In der Staffel 2019 hat der Bachelor Andrej Mangold, als er die Kandidatin Jennifer zum ersten Mal sah, folgende Signale an den Tag gelegt: drei Annäherungssignale wie den Dreiecksblick – der Blick "zeichnet" ein Dreieck zwischen Augen und Mund, ein langer beidseitiger Blickkontakt, ein leicht zur Seite geneigter Kopf, kombiniert mit einem Lächeln echter Freude. Er zeigte drei Stresssignale wie nervöses Spielen mit den Fingern, Händereiben, unruhiges Körperschwanken, aber kein einziges Signal der Ablehnung.
Wenn man diese Zahlen in die Formel einsetzt (3:3), lautet das Ergebnis exakt Eins. Je näher das Ergebnis des Flirtquotienten an der Zahl Eins liegt, desto wahrscheinlicher ist, dass Ihr Gegenüber ein romantisches oder sexuelles Interesse an Ihnen hat. Da Andrejs Signale bei Jennifer meiner Analyse nach am stärksten waren, habe ich damals darauf getippt, dass sie gewinnt – und so kam es auch.
Wie kann ich das in einer Flirtsituation anwenden?
Um den Flirtquotienten in der Praxis einzusetzen, stellen Sie sich die folgenden drei Fragen:
Wie viele Annäherungssignale sehen Sie bei Ihrem Gegenüber?
Die wichtigsten Annäherungssignale sind: "lachende" Augen, seitlich geneigter Kopf, vermehrter Blickkontakt, Dreiecksblick, nonverbales Nachahmen, Flirtmimik.
Wie viele Stresssignale beobachten Sie?
Die wichtigsten Stresssignale sind schnelles Blinzeln, Lippen lecken, Beruhigungsgesten, zum Beispiel ein Kratzen im Gesicht, unruhiges Sitzen, vermehrtes Schlucken, zunehmende Sprechfehler wie Wortwiederholungen oder Versprecher.
Gibt es Ablehnungssignale?
Die wichtigsten Ablehnungssignale sind Naserümpfen, ein Hochziehen der Oberlippe (einseitig ist ein Hinweis auf Verachtung), einseitiges Einpressen eines Mundwinkels, umherschweifende Blicke und nonverbales Abwenden beispielsweise des Kopfes.
Warum werden die Ablehnungssignale in der Formel quadriert?
Da aus meiner Erfahrung ein einzelnes Ablehnungssignal deutlich stärker wirkt als ein Annäherungssignal. Es reichen schon sehr wenige Ablehnungssignale, damit das Feuer der Liebe im Keim erstickt oder der Funke gar nicht erst überspringt.

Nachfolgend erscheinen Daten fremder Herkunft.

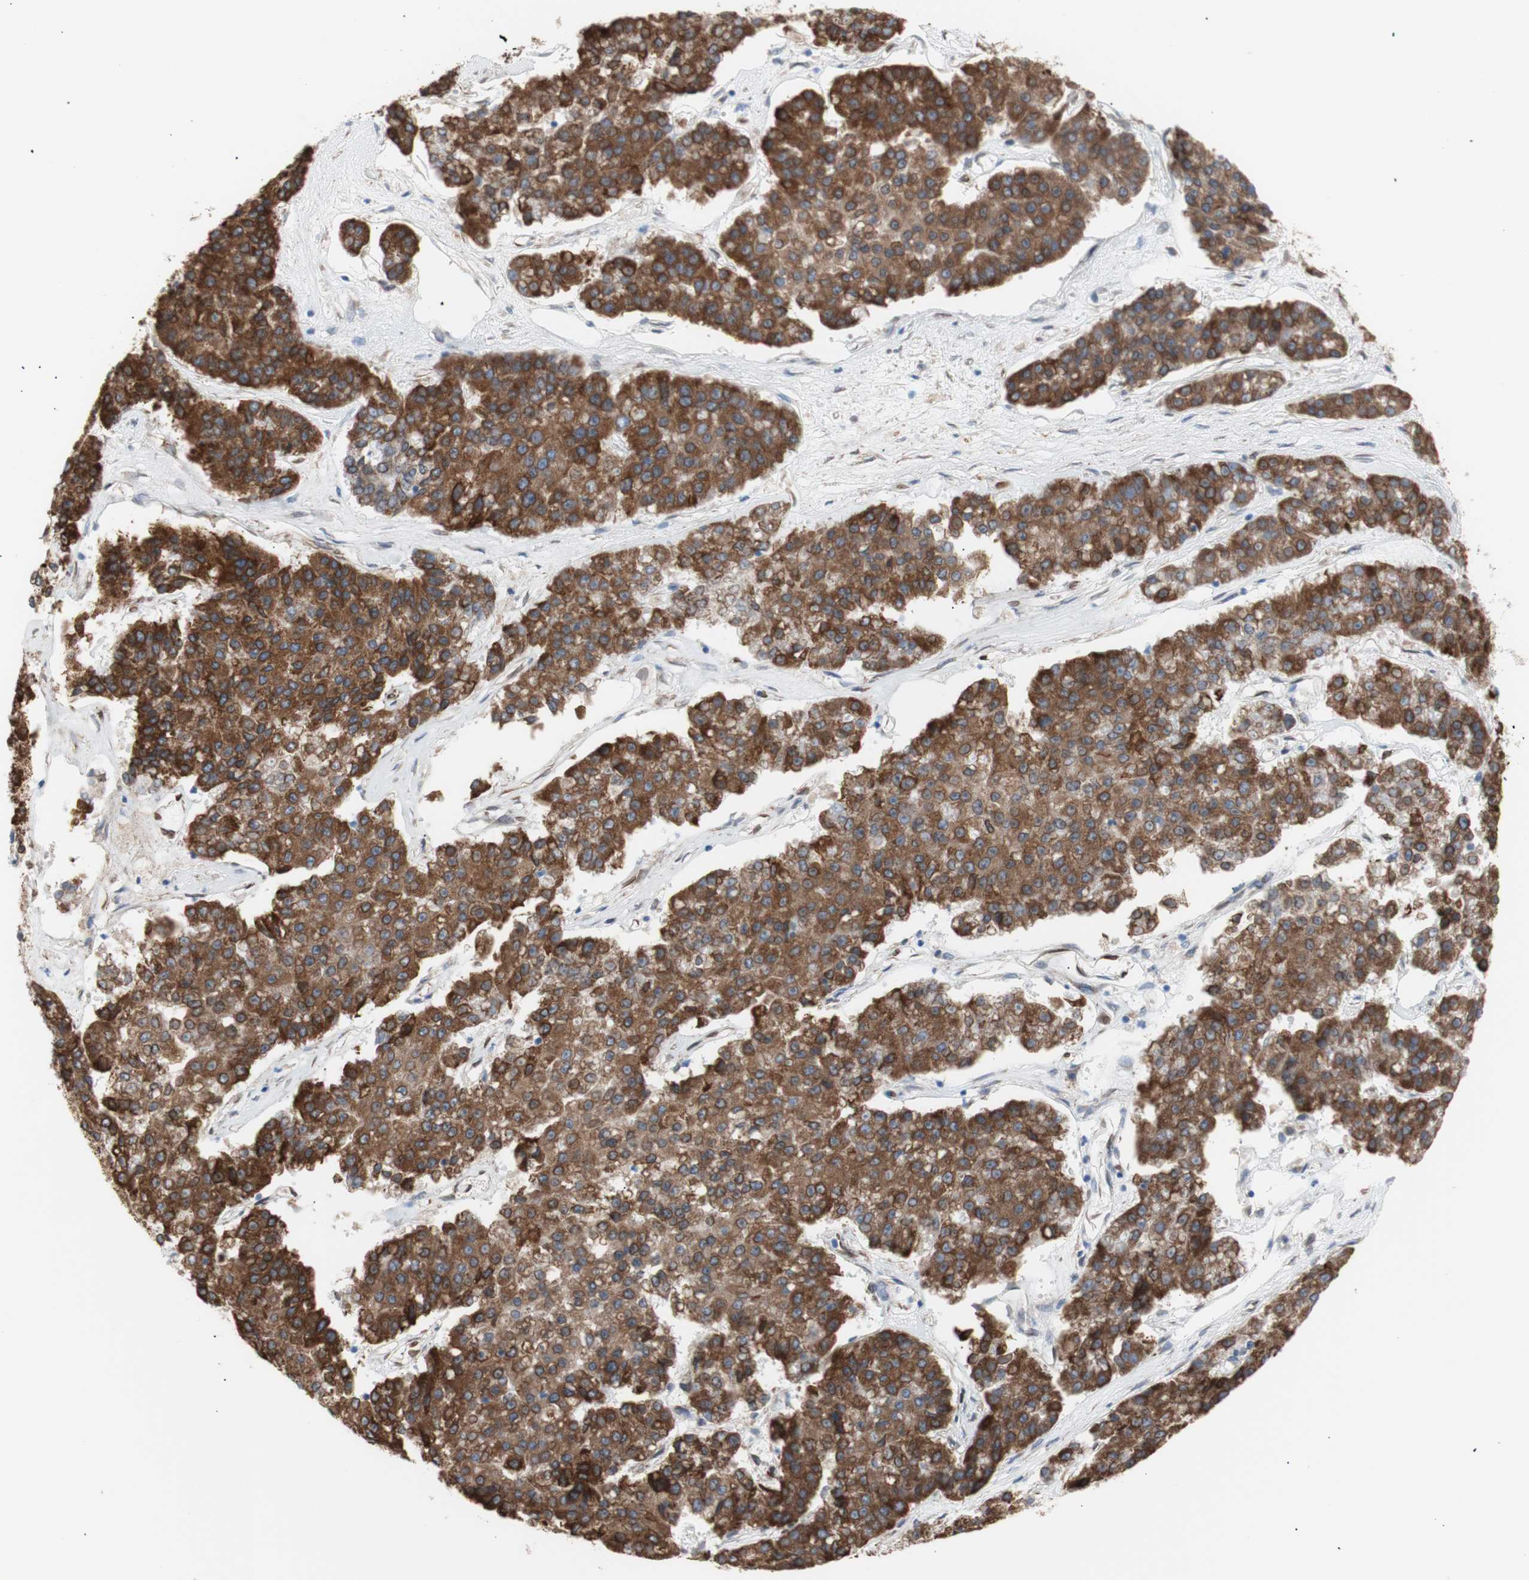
{"staining": {"intensity": "strong", "quantity": ">75%", "location": "cytoplasmic/membranous"}, "tissue": "pancreatic cancer", "cell_type": "Tumor cells", "image_type": "cancer", "snomed": [{"axis": "morphology", "description": "Adenocarcinoma, NOS"}, {"axis": "topography", "description": "Pancreas"}], "caption": "Pancreatic adenocarcinoma stained for a protein exhibits strong cytoplasmic/membranous positivity in tumor cells. (brown staining indicates protein expression, while blue staining denotes nuclei).", "gene": "ERLIN1", "patient": {"sex": "male", "age": 50}}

In welchen Phasen läuft Flirten ab?
Die Liebe wächst in fünf Stufen und jeder Flirt folgt diesem Ablauf:
Aufmerksamkeitsphase: In der ersten Phase des Liebeswerbens, der Aufmerksamkeitsphase, geht es erst einmal um Sehen und Gesehenwerden. Wenn der andere Sie gar nicht bemerkt, bleiben Sie in dieser Phase stehen. Wenn aber der erste Blickkontakt hergestellt ist, beginnt die Wahrnehmungsphase.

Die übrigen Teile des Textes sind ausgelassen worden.